When someone shares an article LinkedIn, tweets about it on Twitter or shares it on Facebook, the amount of people that have access to it is far more than if you hadn’t explored these social media platforms. This expanded exposure leads to an increase of traffic to your website.
Say a visitor to your blog clicks a LinkedIn share button on your article. That means your article is “shared” with the network of that specific person. Suppose, just for argument’s sake, everyone on LinkedIn has 250 connections. Now if you are active on LinkedIn you would know that this is a pretty low number. Now say 30 people share your article. That means another 7500 people have just gotten a chance to see it. There are some people among that new group that might share your article and so on and so forth.

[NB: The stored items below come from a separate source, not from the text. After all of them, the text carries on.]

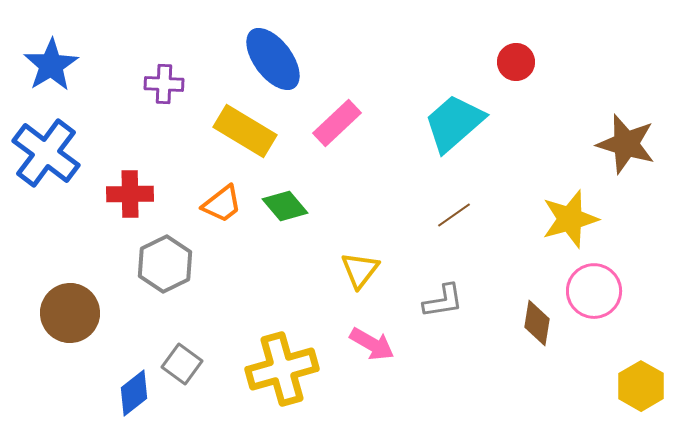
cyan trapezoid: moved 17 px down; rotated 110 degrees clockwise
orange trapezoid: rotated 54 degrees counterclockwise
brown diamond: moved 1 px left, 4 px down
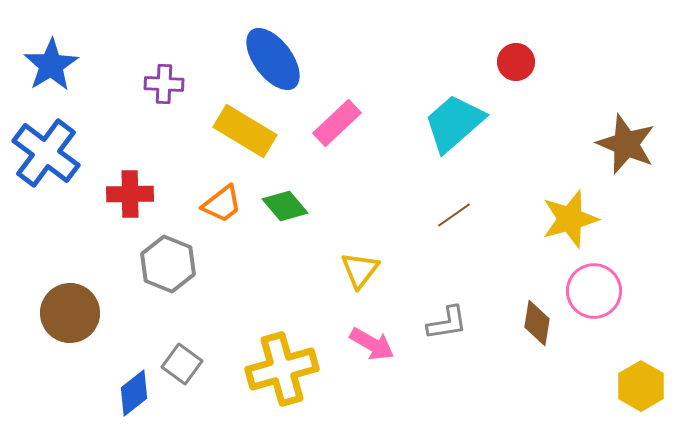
brown star: rotated 6 degrees clockwise
gray hexagon: moved 3 px right; rotated 12 degrees counterclockwise
gray L-shape: moved 4 px right, 22 px down
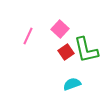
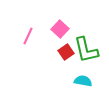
cyan semicircle: moved 11 px right, 3 px up; rotated 30 degrees clockwise
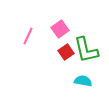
pink square: rotated 12 degrees clockwise
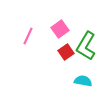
green L-shape: moved 4 px up; rotated 44 degrees clockwise
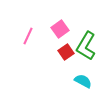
cyan semicircle: rotated 18 degrees clockwise
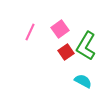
pink line: moved 2 px right, 4 px up
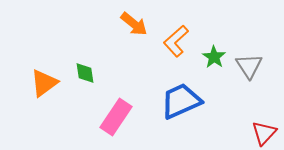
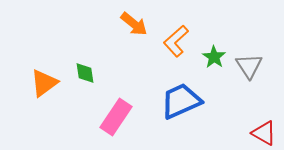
red triangle: rotated 44 degrees counterclockwise
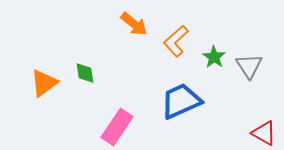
pink rectangle: moved 1 px right, 10 px down
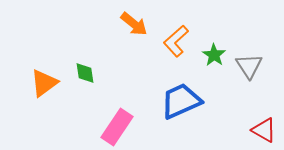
green star: moved 2 px up
red triangle: moved 3 px up
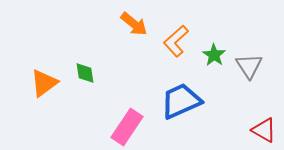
pink rectangle: moved 10 px right
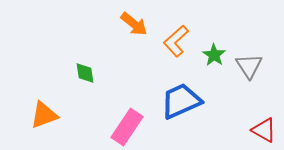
orange triangle: moved 32 px down; rotated 16 degrees clockwise
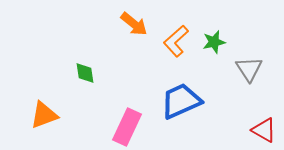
green star: moved 13 px up; rotated 25 degrees clockwise
gray triangle: moved 3 px down
pink rectangle: rotated 9 degrees counterclockwise
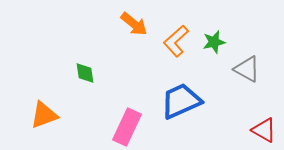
gray triangle: moved 2 px left; rotated 28 degrees counterclockwise
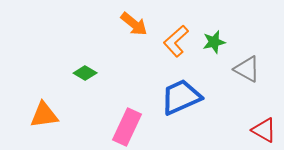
green diamond: rotated 50 degrees counterclockwise
blue trapezoid: moved 4 px up
orange triangle: rotated 12 degrees clockwise
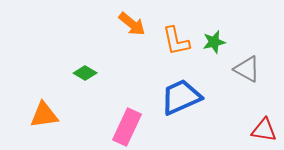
orange arrow: moved 2 px left
orange L-shape: rotated 60 degrees counterclockwise
red triangle: rotated 20 degrees counterclockwise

These numbers only continue to grow.
While theory-based articles are great for thought leadership, more concrete topics are better if your main aim is to generate leads. Your creative content should assist readers with problem-solving and should provide some sort of value to them.
When you know more about your subject matters than your readers do, you automatically become an expert on the topic. Give your readers information that they don’t know already.
When you go back to where it all began, it may dredge up some information that users may have come across a long time ago but seem to have forgotten.
As an expert on the subject matter, you must voice your opinion as it stems from your own personal experiences.
This is a no-brainer is you are marketing a product. If a service is what you are marketing, it might cross your mind that people should pay you for the advice that you’re doling out. It’s not wise to be of that opinion. Giving away great advice helps you build a valuable relationship with your readers and will keep them coming back for more.
You have to contend with the fact that not everyone is excited to find out what the latest details on your product are. You have to assume that some of your readers have only just begun to interact with your product or service. That way, you can produce creative content that people at every step of their buying process will find valuable.